● **Consigne**
Reproduisez mot pour mot l'intégralité du texte sur l'immobilier logistique et son impact environnemental.

● **Texte fourni**
---*---
Si le sujet revient désormais avec insistance dans les réflexions de politique publique, le monde de la supply chain n’a pas attendu contraintes et propositions de loi pour réfléchir à son impact environnemental, tout particulièrement chez les acteurs de l’immobilier logistique. Mais parfois décriée, souvent caricaturée, la figure de l’entrepôt se conjugue rarement avec durabilité et décarbonation aux yeux du grand public et de certaines collectivités. Pourtant, des efforts ont déjà été menés par le secteur sur ces sujets, malgré son impact pourtant modéré, avec par exemple une part d’artificialisation inférieure à 1 % au niveau national, loin derrière les logements ou infrastructures routières. Et depuis sa création il y a vingt ans, initiée à l’époque autour des problématiques des Contrats de performance énergétique (CPE), Afilog, association professionnelle des métiers de l’immobilier logistique, a multiplié les initiatives dans le sens de projets plus verts. « Nous avons réalisé la première enquête sur la performance énergétique des bâtiments logistiques en 2012. La sensibilité sur ces sujets a donc toujours été présente. Cependant, nous n’avions jamais vraiment communiqué sur nos efforts auprès des acteurs de la sphère publique, et encore moins de façon unie et collective. Il était nécessaire de montrer que l’ensemble du secteur était engagé sur ces sujets environnementaux », raconte Diana Diziain, directrice déléguée d’Afilog.
---*---
● **Données à examiner**
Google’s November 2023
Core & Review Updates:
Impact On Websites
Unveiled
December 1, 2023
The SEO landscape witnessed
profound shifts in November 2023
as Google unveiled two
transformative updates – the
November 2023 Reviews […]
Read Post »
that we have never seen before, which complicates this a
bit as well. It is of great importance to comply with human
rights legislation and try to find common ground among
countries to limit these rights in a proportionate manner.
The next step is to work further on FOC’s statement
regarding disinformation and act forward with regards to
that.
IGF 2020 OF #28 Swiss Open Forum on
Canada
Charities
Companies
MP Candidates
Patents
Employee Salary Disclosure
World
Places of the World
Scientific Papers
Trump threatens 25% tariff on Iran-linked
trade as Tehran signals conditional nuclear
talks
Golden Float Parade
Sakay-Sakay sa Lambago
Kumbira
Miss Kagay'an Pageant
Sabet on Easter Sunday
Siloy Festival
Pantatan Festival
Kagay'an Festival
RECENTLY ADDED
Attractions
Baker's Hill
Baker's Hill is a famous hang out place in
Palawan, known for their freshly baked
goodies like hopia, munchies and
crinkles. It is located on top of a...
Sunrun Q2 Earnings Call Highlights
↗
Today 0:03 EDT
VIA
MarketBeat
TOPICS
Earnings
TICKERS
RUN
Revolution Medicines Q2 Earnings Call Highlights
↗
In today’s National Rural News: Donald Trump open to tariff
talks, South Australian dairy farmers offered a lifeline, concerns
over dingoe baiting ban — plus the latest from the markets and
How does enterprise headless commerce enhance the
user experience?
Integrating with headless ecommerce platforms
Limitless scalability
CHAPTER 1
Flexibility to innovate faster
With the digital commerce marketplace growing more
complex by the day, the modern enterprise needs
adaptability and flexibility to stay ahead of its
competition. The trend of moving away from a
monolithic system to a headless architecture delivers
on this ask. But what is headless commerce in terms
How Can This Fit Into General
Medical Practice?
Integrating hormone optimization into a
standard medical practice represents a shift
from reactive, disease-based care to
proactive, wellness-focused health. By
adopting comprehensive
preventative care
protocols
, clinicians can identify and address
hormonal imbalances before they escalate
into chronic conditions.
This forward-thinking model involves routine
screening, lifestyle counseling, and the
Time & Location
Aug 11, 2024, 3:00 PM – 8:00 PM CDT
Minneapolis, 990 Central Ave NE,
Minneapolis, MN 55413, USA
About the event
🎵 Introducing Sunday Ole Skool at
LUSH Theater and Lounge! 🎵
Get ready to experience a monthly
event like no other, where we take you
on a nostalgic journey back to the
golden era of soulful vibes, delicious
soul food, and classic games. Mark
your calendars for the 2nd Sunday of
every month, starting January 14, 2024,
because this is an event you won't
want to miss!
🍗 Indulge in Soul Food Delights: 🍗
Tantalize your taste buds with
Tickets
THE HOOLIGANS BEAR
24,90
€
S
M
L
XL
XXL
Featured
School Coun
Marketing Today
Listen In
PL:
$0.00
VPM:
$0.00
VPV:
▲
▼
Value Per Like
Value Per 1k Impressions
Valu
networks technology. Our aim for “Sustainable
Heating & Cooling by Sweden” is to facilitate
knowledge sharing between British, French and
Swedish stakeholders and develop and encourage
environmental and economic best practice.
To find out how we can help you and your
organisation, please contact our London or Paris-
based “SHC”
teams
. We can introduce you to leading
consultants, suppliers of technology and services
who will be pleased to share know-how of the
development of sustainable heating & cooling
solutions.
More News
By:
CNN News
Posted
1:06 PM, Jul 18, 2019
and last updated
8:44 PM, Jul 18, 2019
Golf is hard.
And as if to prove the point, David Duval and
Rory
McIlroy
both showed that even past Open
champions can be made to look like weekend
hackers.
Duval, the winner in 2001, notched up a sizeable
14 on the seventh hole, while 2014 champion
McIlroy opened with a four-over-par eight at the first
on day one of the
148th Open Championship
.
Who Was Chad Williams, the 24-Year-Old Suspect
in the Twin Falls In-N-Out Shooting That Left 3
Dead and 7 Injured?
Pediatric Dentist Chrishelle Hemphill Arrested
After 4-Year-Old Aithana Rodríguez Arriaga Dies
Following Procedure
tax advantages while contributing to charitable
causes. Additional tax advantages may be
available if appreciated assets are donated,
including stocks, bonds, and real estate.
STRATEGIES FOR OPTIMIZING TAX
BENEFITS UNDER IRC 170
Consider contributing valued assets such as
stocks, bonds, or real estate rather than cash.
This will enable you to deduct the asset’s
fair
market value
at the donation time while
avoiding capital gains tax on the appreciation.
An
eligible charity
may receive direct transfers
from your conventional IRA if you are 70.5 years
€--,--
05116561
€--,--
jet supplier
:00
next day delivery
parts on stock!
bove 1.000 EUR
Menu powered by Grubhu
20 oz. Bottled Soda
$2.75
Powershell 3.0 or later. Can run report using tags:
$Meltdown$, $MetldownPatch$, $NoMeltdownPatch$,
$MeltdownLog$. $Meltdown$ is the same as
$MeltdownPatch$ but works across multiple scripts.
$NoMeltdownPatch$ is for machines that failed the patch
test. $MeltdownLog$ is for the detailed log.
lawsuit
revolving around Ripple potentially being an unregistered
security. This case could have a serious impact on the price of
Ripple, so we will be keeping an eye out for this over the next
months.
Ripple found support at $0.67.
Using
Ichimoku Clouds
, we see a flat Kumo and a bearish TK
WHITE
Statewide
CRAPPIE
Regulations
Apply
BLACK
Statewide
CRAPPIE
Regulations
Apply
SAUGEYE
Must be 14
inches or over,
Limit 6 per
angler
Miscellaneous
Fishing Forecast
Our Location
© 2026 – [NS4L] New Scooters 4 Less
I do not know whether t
---*---
● **Réponse finale**
Si le sujet revient désormais avec insistance dans les réflexions de politique publique, le monde de la supply chain n’a pas attendu contraintes et propositions de loi pour réfléchir à son impact environnemental, tout particulièrement chez les acteurs de l’immobilier logistique. Mais parfois décriée, souvent caricaturée, la figure de l’entrepôt se conjugue rarement avec durabilité et décarbonation aux yeux du grand public et de certaines collectivités. Pourtant, des efforts ont déjà été menés par le secteur sur ces sujets, malgré son impact pourtant modéré, avec par exemple une part d’artificialisation inférieure à 1 % au niveau national, loin derrière les logements ou infrastructures routières. Et depuis sa création il y a vingt ans, initiée à l’époque autour des problématiques des Contrats de performance énergétique (CPE), Afilog, association professionnelle des métiers de l’immobilier logistique, a multiplié les initiatives dans le sens de projets plus verts. « Nous avons réalisé la première enquête sur la performance énergétique des bâtiments logistiques en 2012. La sensibilité sur ces sujets a donc toujours été présente. Cependant, nous n’avions jamais vraiment communiqué sur nos efforts auprès des acteurs de la sphère publique, et encore moins de façon unie et collective. Il était nécessaire de montrer que l’ensemble du secteur était engagé sur ces sujets environnementaux », raconte Diana Diziain, directrice déléguée d’Afilog.